◆ Material provided:

'''

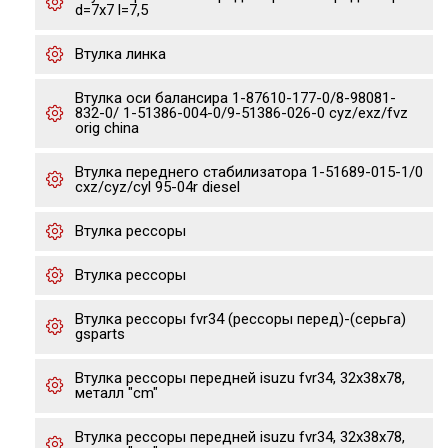
d=7x7 l=7,5
Втулка линка
Втулка оси балансира 1-87610-177-0/8-98081-
832-0/ 1-51386-004-0/9-51386-026-0 cyz/exz/fvz
orig china
Втулка переднего стабилизатора 1-51689-015-1/0
cxz/cyz/cyl 95-04r diesel
Втулка рессоры
Втулка рессоры
Втулка рессоры fvr34 (рессоры перед)-(серьга)
gsparts
Втулка рессоры передней isuzu fvr34, 32x38x78,
металл "cm"
Втулка рессоры передней isuzu fvr34, 32x38x78,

'''

◆ Your task:
Give all the records again, substituting "Isuzu" for every "isuzu" and keeping everything else the same. Leave the pictures out.

◆ Result:
d=7x7 l=7,5
Втулка линка
Втулка оси балансира 1-87610-177-0/8-98081-
832-0/ 1-51386-004-0/9-51386-026-0 cyz/exz/fvz
orig china
Втулка переднего стабилизатора 1-51689-015-1/0
cxz/cyz/cyl 95-04r diesel
Втулка рессоры
Втулка рессоры
Втулка рессоры fvr34 (рессоры перед)-(серьга)
gsparts
Втулка рессоры передней Isuzu fvr34, 32x38x78,
металл "cm"
Втулка рессоры передней Isuzu fvr34, 32x38x78,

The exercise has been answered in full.